Otro mojón en la épica del peronismo

A pesar del triunfo simbólico opositor, no son pocos los que alertan sobre los "efectos no deseados" de la condena. Nunca salió bien sacar de competencia a un líder popular (de la forma que fuere). La mística peronista y su historia de persecuciones transitan imperceptiblemente en el imaginario colectivo.

La confirmación de que el final de la carrera política de Cristina Fernández de Kirchner implique una condena por corrupción, cárcel domiciliaria e inhabilitación perpetua para volver a ocupar cargos públicos configura un destino infausto para la historia de nuestro país.

Se trata de la figura más importante en la historia del justicialismo más allá del general Juan Domingo Perón y posiblemente la más denostada y vituperada desde el regreso desde la democracia.

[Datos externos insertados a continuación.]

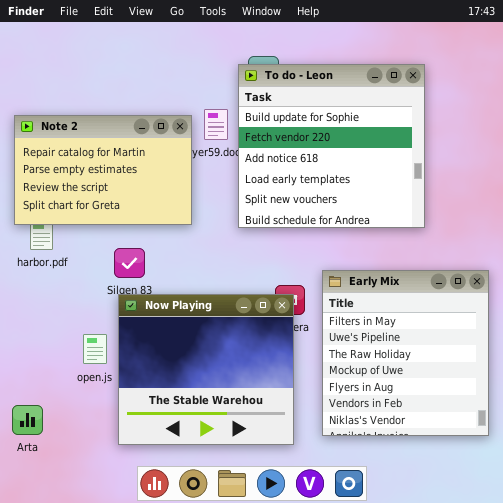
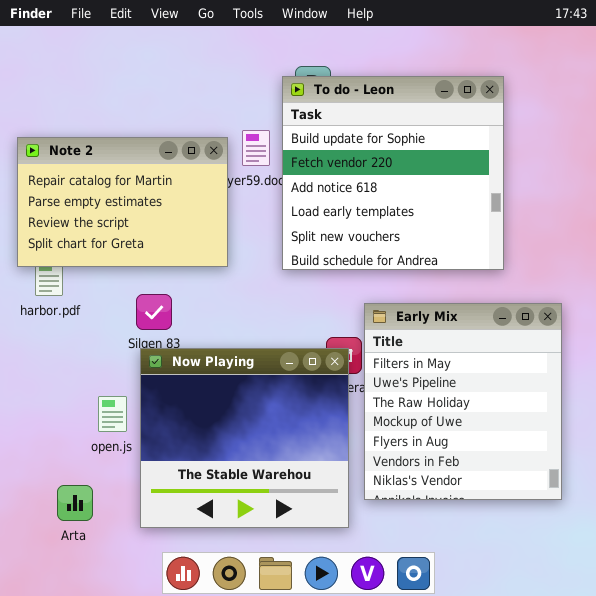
Early Mix: [322,270,489,436] -> [364,303,562,500], moved
Arta: [12,405,43,435] -> [57,485,93,521], moved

Su estilo confrontativo, desafiante y su reconocida inteligencia política la transformaron en una figura popular que el establishment jamás pudo digerir. Mucho menos domesticar. Lo mismo le sucedió a una gran parte del peronismo que hoy siente la obligación moral de defenderla o, al menos, no atacarla.

Las denuncias por corrupción durante los 12 años de gestión kirchnerista fueron multiplicándose a medida que crecía su poder y se extendía su influencia.  El más olvidado es el caso Skanka, del 2004, cuya investigación fue encabezada por el diario Perfil. A partir del enfrentamiento con el Grupo Clarín durante la primera presidencia de Cristina y la sanción de la Ley de Medios la guerra se volvió abierta. Comenzaría a partir de allí una eficiente y sostenida arquitectura comunicacional que dotaría de sentido una imagen que para muchos se volvería inalterable: la de Cristina “chorra”.

Es paradójico que la causa que la envía a prisión determinando -quizá- su ocaso político esté vinculada con el agujero más oscuro del Estado en su relación con los grandes grupos económicos a través de la obra pública: la famosa “patria contratista”, sistema por el cual las familias más encumbradas de este país obtuvieron los negocios más millonarios gracias a los contratos con el Estado (el más significativo políticamente sea Macri, pero en la larga lista también está su primo, Angelo Calcaterra, Paolo Rocca, Eduardo Eurnekian o Enrique Eskenazi).

La Argentina quedó nuevamente partida en dos. Una parte significativa de la ciudadanía entiende que se trata de un hecho consumado, indiscutible. Celebran la condena como un acto de justicia, sin atender a ningún tipo de atenuantes. Del otro lado, continúan alertando de la escandalosa maniobra judicial impulsada por una denuncia de un funcionario macrista y consolidada por una espesa y opaca capa judicial permeable a los intereses políticos.

El tablero se movió. Es indudable que la figura de Cristina fuera de carrera abre un abanico de posibles reconfiguraciones políticas imposibles de conjeturar. Ni siquiera la certeza de evitar la división partidaria en el peronismo parece firme. El retorno de la centralidad de Cristina (y su vocero Máximo) implica un nuevo acorralamiento para el gobernador Kicillof.

A pesar del triunfo simbólico opositor, no son pocos los que alertan sobre los “efectos no deseados” de la condena. Nunca salió bien sacar de competencia a un líder popular (de la forma que fuere). La mística peronista y su historia de persecuciones transitan imperceptiblemente en el imaginario colectivo. La romantización de un movimiento vinculado a la lucha por la justicia social podría emerger en tiempos donde el ajuste sin piedad y la crueldad encuentran dificultades para camuflarse.